Picard S2 is possibly the most garbage season of Trek in the entire franchise, and I'd rather rewatch Insurrection.


Hey, but you get to see Picard get ran over by Brent Spiner in a Tesla!


Joking aside, I liked the whole James Calis guest starring and the twist behind it. Q's speech to Picard at the end was great too. Wesley actually got a good send off from season two in my opinion. However, the season was bad, but it did have some good moments.
 

Axaday

Well-known member
Citizen
It was interesting what they did with tying Wesley and the Travelers and Laris' Grandma and ...Gary Seven? together. But it winds up raising questions for me that I cannot count on them to answer.

And I feel like if Wesley can also time travel, which we didn't know before, then there is no reason he doesn't have time to visit his mom now and then. But then I guess he showed up to the Nemesis wedding. We don't really know that he DOESN'T visit his mom sometimes.

He would have been a big help later on in Nemesis. And in Season 3.
 

Kalidor

Supreme System Overlord
Staff member
Council of Elders
Citizen
Wil Weaton gave an unofficial explanation for that. He said travelers aren't really "allowed" to go interact with their former life or something. I mean it makes a little sense. The Nemesis thing is probably something we should just forget about it.
 

Copper Bezel

Revenge against God for the crime of Being.
Citizen
This season of Picard definitely felt that way. Crusher talked about him as if he was dead on two different occasions. That's a pretty explicit sign that at least according to this series, he hasn't been visiting.
 

G.B.Blackrock

Well-known member
Citizen
Wil Weaton gave an unofficial explanation for that. He said travelers aren't really "allowed" to go interact with their former life or something. I mean it makes a little sense. The Nemesis thing is probably something we should just forget about it.
If we really HAD to reconcile it, I'm sure we could say something like, "he got one opportunity to go back and see folks, explaining that he would never be able to do so again (and why). He chose the timing of Riker's and Troi's wedding to do so." This would also be consistent with Dr. Crusher's feeling that she'd lost him, as stated in S3.

* **TASK OBJECTIVE**: Reproduce, word for word, the part of the forum thread about Picard that opens with the words containing "And I feel like" and closes with "in Season 3.". The entries that come next have no connection to the forum thread about the Picard seasons.

* **GIVEN DATA**:
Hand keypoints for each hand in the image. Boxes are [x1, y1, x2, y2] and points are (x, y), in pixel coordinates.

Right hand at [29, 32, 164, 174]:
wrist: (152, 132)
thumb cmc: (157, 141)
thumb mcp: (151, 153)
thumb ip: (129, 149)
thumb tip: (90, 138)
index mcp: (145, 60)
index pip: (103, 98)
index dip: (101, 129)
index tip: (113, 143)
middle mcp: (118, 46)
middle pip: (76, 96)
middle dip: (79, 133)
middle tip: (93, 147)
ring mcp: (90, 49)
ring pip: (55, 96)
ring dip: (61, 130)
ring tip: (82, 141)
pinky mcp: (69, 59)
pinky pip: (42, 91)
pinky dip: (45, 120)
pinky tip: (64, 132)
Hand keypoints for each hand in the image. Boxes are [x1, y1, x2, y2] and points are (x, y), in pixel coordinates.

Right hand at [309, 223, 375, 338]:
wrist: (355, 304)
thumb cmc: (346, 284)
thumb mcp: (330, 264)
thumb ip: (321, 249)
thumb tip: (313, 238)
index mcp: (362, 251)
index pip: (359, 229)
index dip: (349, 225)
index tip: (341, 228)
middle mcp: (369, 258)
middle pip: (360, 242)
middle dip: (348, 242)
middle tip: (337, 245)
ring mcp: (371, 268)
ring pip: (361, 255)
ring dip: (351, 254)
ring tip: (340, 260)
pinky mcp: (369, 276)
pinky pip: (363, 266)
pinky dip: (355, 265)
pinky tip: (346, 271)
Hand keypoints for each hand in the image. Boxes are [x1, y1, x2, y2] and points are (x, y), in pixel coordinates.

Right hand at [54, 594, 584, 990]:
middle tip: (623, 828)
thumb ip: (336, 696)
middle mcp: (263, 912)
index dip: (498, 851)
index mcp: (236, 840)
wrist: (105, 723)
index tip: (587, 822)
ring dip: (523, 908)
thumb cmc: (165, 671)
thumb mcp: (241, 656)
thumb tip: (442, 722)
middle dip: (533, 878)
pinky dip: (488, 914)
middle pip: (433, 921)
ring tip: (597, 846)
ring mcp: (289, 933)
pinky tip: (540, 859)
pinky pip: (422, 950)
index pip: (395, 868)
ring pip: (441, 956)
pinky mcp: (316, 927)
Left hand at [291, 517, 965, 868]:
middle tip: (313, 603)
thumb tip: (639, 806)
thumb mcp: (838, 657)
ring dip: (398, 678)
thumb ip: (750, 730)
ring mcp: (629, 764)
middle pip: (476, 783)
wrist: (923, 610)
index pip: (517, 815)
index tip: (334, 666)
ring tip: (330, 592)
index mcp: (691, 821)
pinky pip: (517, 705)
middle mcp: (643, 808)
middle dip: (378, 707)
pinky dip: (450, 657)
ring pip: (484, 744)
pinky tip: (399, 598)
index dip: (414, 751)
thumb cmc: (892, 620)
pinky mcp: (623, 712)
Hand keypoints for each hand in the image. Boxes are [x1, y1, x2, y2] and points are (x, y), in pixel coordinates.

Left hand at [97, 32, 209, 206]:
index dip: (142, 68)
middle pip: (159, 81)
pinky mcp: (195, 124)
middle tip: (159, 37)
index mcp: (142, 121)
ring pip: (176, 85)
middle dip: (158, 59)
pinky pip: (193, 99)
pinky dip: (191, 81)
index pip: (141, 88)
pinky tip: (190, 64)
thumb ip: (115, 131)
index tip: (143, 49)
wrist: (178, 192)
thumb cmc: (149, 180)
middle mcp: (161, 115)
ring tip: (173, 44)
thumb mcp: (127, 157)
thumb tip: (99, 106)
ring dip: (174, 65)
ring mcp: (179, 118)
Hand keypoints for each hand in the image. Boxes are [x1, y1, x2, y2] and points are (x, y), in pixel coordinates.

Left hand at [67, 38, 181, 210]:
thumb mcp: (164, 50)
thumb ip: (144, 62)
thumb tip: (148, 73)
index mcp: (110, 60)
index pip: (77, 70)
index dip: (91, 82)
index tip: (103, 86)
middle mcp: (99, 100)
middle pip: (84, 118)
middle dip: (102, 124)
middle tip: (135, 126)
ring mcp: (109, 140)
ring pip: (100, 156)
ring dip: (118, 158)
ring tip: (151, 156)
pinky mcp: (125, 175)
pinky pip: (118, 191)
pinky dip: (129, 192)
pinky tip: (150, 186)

* **RESPONSE**:
And I feel like if Wesley can also time travel, which we didn't know before, then there is no reason he doesn't have time to visit his mom now and then. But then I guess he showed up to the Nemesis wedding. We don't really know that he DOESN'T visit his mom sometimes.

He would have been a big help later on in Nemesis. And in Season 3.